That gained about 80% improvement over the original, on this 8-core machine. (9 seconds elapsed with du = .001, and 15m 6s with du = .0001. You're still going to have severe scaling problems when K goes to 10 - you'll probably need to also apply some mathematical insight to reduce the complexity at this point).

Question 14

Thanks for your answer. I am not a professional programmer, so, thanks for clarifying how to make my code clearer. I am learning. 15m6s for du=0.0001 is fantastic. What do I need to use OpenMP? I use MinGW compiler, and it seems it doesn't support multi-threading because it is cross platform or something. Also I have to say I am using it on Windows not Linux.

Question 15

I'm using GCC on Linux, and for that I just needed to add -fopenmp to my command line, as shown. I don't know how MinGW differs, so I'm not qualified to help there, I'm afraid (other than to recommend that you check you have a recent version, but I expect you've already thought of that!). I don't know whether you could write an on-topic Stack Overflow question (with a minimal C++&OpenMP program and a "How do I make MinGW compile this to parallel code?"). You'd have to be careful with the wording there.

Question 16

Would using res += (((k - 1) == 1) ? cdf(h) : integ(h - u, k - 1, du)) * pdf(u) * du; add anything? This saves the extra call to integ when it's just going to use cdf. If K is always guaranteed to be greater than 1, the if (k == 1) at the top could be eliminated as well.

Question 17

You're probably right @Craig - I have to leave now, but perhaps you could try your suggestion and post it as another answer if it turns out to be helpful?

Question 18

@Toby I actually has Ubuntu as a dual boot on my laptop. I think gcc is already installed and part of the Linux OS, right? @Graig k is always greater than or equal to 1.

Question 19

I got some speedup by replacing pow(u,2) with u * u. Time for i == 0 went from 33 sec to 26 sec.

It can be noted that pdf(u) is h invariant [unlike cdf(h - u)].

So, at each integral level pdf(u) can be cached and only calculated once. This is akin to memoization in dynamic programming.

By doing this, I reduced the runtime to 12 sec. That is, it is 2.75x faster than the original

Note that on the first call to pdf(u), u will be 0. It follows the sequence: 0, du, 2*du, ..., iter*du where iter is the iteration index of the loop.

This is true regardless of what level integral we're calculating. The pdf sequence will always be the same.

So, we can keep track of the largest iter index we've seen. If the current index is greater than the largest, we do: pdf_cache[iter] = pdf(u). Otherwise, we use pdf_cache[iter].

See the code below for full details.

As a possible alternative, the pdf_cache array could be fully precalculated once before starting anything. Then, all usage of pdf(u) could be replaced with pdf_cache[i].
■ ■ ■ ■ ■
▶ _What this exercise asks_
A) Rewrite the paragraph that begins "I'm using GCC on Linux" from the forum thread on speeding up the integration code as a shorter bulleted list, keeping its main facts.
B) Continue the forum thread on speeding up the integration code, starting after its final sentence.
The material that comes after this thread was taken from a different source.
■ ■ ■ ■ ■
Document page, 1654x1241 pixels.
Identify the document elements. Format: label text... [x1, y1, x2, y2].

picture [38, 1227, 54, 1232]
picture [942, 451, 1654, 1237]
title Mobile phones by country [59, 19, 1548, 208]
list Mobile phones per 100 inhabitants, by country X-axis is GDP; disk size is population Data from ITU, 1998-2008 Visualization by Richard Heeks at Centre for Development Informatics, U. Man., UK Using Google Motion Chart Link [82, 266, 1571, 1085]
■ ■ ■ ■ ■
▶ _Answers provided_
A)
- On Linux with GCC, enabling OpenMP only required adding -fopenmp to the command line.
- The writer does not know how MinGW differs and so cannot help with it, apart from suggesting a recent version.
- An on-topic Stack Overflow question might be possible, with a minimal C++ and OpenMP program asking how to make MinGW compile it to parallel code.
- Such a question would need careful wording.

B)
This could be done in main before its for loop as pdf_cache will be the same no matter what main's values for i or gammath (aka h) are.

Further, this precalculation could be split up amongst multiple cores if needed.

Also, if openmp is used within integ [as others have suggested], the full precalculation would probably be necessary to prevent interthread write contention.

Edit: I added this version as an update at the bottom

Here is the code. Please pardon the C-like stuff. This is also a prototype level.

#include <iostream>
#include <cmath>
#include <stdio.h>
#include <time.h>
double
tvgetf(void)
{
 struct timespec ts;
 double sec;
 clock_gettime(CLOCK_REALTIME,&ts);
 sec = ts.tv_nsec;
 sec /= 1e9;
 sec += ts.tv_sec;
 return sec;
}
#define inline_always static inline __attribute__((__always_inline__))
// NOTE: the size of pdf_cache is _hardwired_. The max size _can_ be calculated
// and this can become a pointer to an allocated area
int pdf_max;
float pdf_cache[10000000];
inline_always float
pdf(float u)
{
 //u += 1;
 return (1 / (u * u));
}
inline_always float
cdf(float u)
{
 u += 1;
 return (1 - 1 / (u));
}
inline_always float
pdfx(float u,int i)
{
 //u += 1;
 if (i > pdf_max) {
 pdf_cache[i] = pdf(u);
 pdf_max = i;
 }
 return pdf_cache[i];
}
// The main function that implements the numerical integration,
//and it is a recursive function
float
integ(float h, int k, float du)
{
 float res = 0;
 float u = 1;
 int i;
 int iter = h / du;
 k -= 1;
 h += 1;
 if (k == 1) {
 for (i = 0; i < iter; ++i) {
 res += cdf(h - u) * pdfx(u,i) * du;
 u += du;
 }
 }
 else {
 for (i = 0; i < iter; ++i) {
 res += integ(h - u, k, du) * pdfx(u,i) * du;
 u += du;
 }
 }
 return res;
}
// The main function that implements the numerical integration,
//and it is a recursive function
float
integ_top(float h, int k, float du)
{
 float res = 0;
 pdf_max = -1;
 if (k == 1)
 res = cdf(h);
 else
 res = integ(h,k,du);
 return res;
}
int
main()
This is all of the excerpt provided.